Antisemitismus
WTF?

Die unterschätzte Treffsicherheit der »Antisemitismuskeule«

Die unterschätzte Treffsicherheit der »Antisemitismuskeule«

Zur Verteidigung antisemitischer Aussagen wird manchmal behauptet, es gäbe so etwas wie eine »Antisemitismuskeule«. Mit diesem Begriff werden diejenigen angegriffen, die den Antisemitismus benennen und bekämpfen. Sie würden überall Antisemitismus sehen, wo angeblich gar keiner ist. Der Vorwurf wird dann nicht ernstgenommen, denn wer eine Keule schwingt, kann womöglich gar nicht so genau zielen, sondern trifft einfach, was sich in seiner_ihrer Reichweite befindet. Außerdem ist eine Keule ja sowieso ein Werkzeug aus der Steinzeit und wer mit so etwas arbeitet, ist damit nicht auf der Höhe der Zeit.

Wo kommt es her, wann ist es entstanden und warum?

In Deutschland ist offener Antisemitismus seit dem Ende des Nationalsozialismus verpönt. Daher distanzieren sich viele vom Antisemitismus, selbst wenn sie sich antisemitisch äußern. Statt ihre eigenen Aussagen zu reflektieren, attackieren sie zum Beispiel mit dem Begriff der »Antisemitismuskeule« diejenigen, die den Antisemitismus thematisieren. Seit wann konkret von einer »Keule« gesprochen wird, lässt sich schwer sagen. In jedem Fall wurde die Formulierung im Jahre 1988 sehr bekannt, als der Schriftsteller Martin Walser in einer Rede Auschwitz als »Moralkeule« bezeichnete. Er behauptete, dass ständig von der Shoah gesprochen und diese benutzt werde, um Deutschland moralisch abzuwerten. Dieser schuldabwehrende Antisemitismus ist heute vor allem in rechtsextremen Kreisen sehr verbreitet.

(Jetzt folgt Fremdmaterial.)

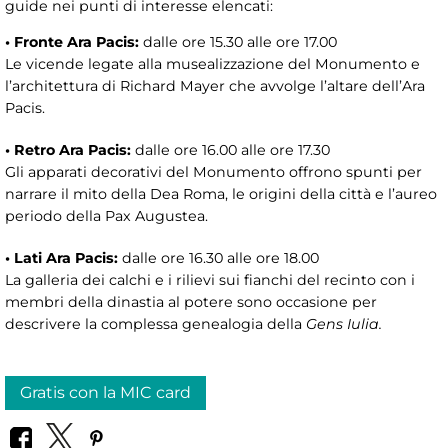
guide nei punti di interesse elencati:
• Fronte Ara Pacis:
dalle ore 15.30 alle ore 17.00
Le vicende legate alla musealizzazione del Monumento e
l’architettura di Richard Mayer che avvolge l’altare dell’Ara
Pacis.
• Retro Ara Pacis:
dalle ore 16.00 alle ore 17.30
Gli apparati decorativi del Monumento offrono spunti per
narrare il mito della Dea Roma, le origini della città e l’aureo
periodo della Pax Augustea.
• Lati Ara Pacis:
dalle ore 16.30 alle ore 18.00
La galleria dei calchi e i rilievi sui fianchi del recinto con i
membri della dinastia al potere sono occasione per
descrivere la complessa genealogia della
Gens Iulia.
Gratis con la MIC card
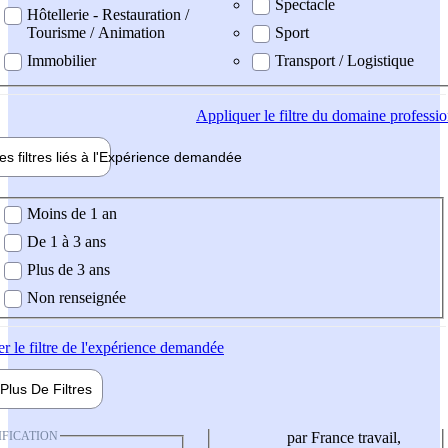
Spectacle
Hôtellerie - Restauration /
Tourisme / Animation
Sport
Immobilier
Transport / Logistique
Appliquer
le filtre du domaine professi
es filtres liés à l'
Expérience
demandée
ience demandée
Moins de 1 an
De 1 à 3 ans
Plus de 3 ans
Non renseignée
er
le filtre de l'expérience demandée
Plus De
Filtres
IFICATION
par France travail,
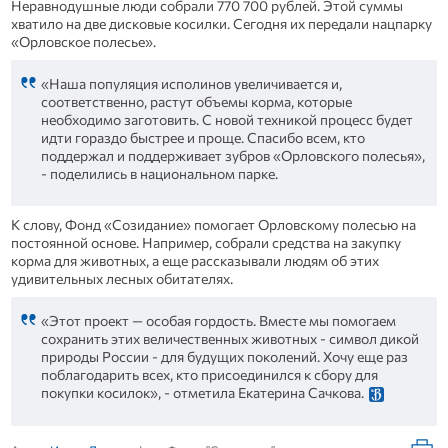
Неравнодушные люди собрали 770 700 рублей. Этой суммы
хватило на две дисковые косилки. Сегодня их передали нацпарку
«Орловское полесье».
«Наша популяция исполинов увеличивается и,
соответственно, растут объемы корма, которые
необходимо заготовить. С новой техникой процесс будет
идти гораздо быстрее и проще. Спасибо всем, кто
поддержал и поддерживает зубров «Орловского полесья»,
- поделились в национальном парке.
К слову, Фонд «Созидание» помогает Орловскому полесью на
постоянной основе. Например, собрали средства на закупку
корма для животных, а еще рассказывали людям об этих
удивительных лесных обитателях.
«Этот проект — особая гордость. Вместе мы помогаем
сохранить этих величественных животных - символ дикой
природы России - для будущих поколений. Хочу еще раз
поблагодарить всех, кто присоединился к сбору для
покупки косилок», - отметила Екатерина Сачкова.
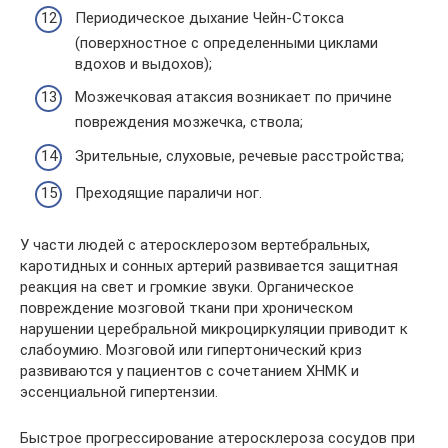
Периодическое дыхание Чейн-Стокса
(поверхностное с определенными циклами
вдохов и выдохов);
Мозжечковая атаксия возникает по причине
повреждения мозжечка, ствола;
Зрительные, слуховые, речевые расстройства;
Преходящие параличи ног.
У части людей с атеросклерозом вертебральных,
каротидных и сонных артерий развивается защитная
реакция на свет и громкие звуки. Органическое
повреждение мозговой ткани при хроническом
нарушении церебральной микроциркуляции приводит к
слабоумию. Мозговой или гипертонический криз
развиваются у пациентов с сочетанием ХНМК и
эссенциальной гипертензии.
Быстрое прогрессирование атеросклероза сосудов при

Was ist daran antisemitisch?

Der Begriff der »Antisemitismuskeule« macht es sehr schwierig, Antisemitismus zu thematisieren und zu bekämpfen. Er lenkt von antisemitischen Inhalten ab und entzieht der Kritik am Antisemitismus die Daseinsberechtigung. Das kann dazu führen, dass Antisemitismus in der Gesellschaft immer mehr Akzeptanz bekommt und es immer schwieriger wird, gegen ihn vorzugehen. Deshalb ist es so gefährlich, von einer »Antisemitismuskeule« zu sprechen. Stattdessen müsste es viel mehr darum gehen, antisemitische Denkmuster und Aussagen zu hinterfragen und zu bekämpfen.

Wer sagt das heute?

Genau wie der Antisemitismus insgesamt, findet sich auch das Motiv der »Antisemitismuskeule« in vielen verschiedenen politischen Gruppen und Strömungen. Dazu zählen Anhänger_innen von Verschwörungserzählungen sowie linksautoritäre Strömungen oder rechte Parteien wie die AfD. Das oben erwähnte Beispiel Martin Walser zeigt, dass es aber auch in ganz anderen Kontexten auftritt. Auch antisemitische Ressentiments gegenüber Israel werden häufig mit einem Verweis auf die »Antisemitismuskeule« verteidigt.